> WHAT YOU WILL DO
Where does the string "style" appear in the records? Copy every line that contains it.
Top of DATA EXCERPTS
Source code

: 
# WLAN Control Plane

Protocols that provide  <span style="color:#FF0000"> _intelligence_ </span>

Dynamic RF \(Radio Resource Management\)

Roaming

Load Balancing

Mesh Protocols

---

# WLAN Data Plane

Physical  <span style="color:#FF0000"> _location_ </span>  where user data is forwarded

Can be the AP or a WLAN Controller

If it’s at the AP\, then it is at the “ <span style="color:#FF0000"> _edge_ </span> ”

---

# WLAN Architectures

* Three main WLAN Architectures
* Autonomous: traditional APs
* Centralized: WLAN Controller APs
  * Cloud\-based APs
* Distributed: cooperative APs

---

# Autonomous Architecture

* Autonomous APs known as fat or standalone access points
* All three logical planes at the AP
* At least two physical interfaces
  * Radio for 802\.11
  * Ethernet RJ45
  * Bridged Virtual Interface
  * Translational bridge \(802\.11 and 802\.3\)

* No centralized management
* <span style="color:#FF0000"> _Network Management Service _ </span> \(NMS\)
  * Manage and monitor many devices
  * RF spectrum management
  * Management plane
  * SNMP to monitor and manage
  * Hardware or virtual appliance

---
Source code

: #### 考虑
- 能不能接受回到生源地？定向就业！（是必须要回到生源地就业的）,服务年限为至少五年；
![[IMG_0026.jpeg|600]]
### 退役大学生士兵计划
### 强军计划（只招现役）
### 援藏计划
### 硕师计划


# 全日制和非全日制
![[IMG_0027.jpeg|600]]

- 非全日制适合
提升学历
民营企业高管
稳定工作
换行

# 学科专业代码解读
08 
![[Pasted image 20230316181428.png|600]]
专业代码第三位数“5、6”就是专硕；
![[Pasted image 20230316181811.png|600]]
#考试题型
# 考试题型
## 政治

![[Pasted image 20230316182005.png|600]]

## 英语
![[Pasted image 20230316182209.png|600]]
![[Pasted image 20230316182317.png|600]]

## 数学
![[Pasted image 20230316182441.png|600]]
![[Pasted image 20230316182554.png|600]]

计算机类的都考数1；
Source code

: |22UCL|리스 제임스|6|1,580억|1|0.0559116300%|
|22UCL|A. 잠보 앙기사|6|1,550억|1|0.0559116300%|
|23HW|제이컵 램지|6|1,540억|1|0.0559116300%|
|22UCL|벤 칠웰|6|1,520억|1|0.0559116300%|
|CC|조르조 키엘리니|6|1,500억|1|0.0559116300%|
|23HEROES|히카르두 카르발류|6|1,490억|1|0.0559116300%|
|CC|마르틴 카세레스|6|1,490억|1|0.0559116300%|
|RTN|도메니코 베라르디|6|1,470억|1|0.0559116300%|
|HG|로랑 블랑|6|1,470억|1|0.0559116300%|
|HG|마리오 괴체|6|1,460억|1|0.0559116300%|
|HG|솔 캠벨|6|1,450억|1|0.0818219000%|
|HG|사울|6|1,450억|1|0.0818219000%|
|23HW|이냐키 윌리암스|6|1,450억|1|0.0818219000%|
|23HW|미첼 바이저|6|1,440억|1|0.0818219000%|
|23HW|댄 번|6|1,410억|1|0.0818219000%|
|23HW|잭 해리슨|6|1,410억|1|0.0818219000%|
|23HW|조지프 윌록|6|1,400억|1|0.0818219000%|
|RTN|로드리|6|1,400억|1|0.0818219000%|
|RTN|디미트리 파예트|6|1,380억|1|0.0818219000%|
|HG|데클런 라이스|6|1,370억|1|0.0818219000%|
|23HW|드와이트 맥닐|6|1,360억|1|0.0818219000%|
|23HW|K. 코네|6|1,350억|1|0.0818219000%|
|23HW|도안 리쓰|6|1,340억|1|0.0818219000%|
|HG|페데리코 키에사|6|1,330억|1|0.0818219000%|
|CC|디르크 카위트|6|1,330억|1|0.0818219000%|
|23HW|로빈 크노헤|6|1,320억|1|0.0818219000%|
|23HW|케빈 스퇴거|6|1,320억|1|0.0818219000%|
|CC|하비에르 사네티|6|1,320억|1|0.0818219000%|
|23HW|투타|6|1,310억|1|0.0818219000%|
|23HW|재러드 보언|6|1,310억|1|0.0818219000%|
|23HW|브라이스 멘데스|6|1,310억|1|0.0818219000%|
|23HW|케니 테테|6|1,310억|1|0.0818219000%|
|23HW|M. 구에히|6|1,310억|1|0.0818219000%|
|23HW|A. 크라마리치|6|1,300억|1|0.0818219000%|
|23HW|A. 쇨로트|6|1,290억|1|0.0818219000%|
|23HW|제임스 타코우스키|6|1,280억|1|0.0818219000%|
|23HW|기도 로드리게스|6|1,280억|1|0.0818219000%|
Bottom of DATA EXCERPTS
> SOLVED EXERCISE
Protocols that provide  <span style="color:#FF0000"> _intelligence_ </span>
Physical  <span style="color:#FF0000"> _location_ </span>  where user data is forwarded
If it’s at the AP\, then it is at the “ <span style="color:#FF0000"> _edge_ </span> ”
* <span style="color:#FF0000"> _Network Management Service _ </span> \(NMS\)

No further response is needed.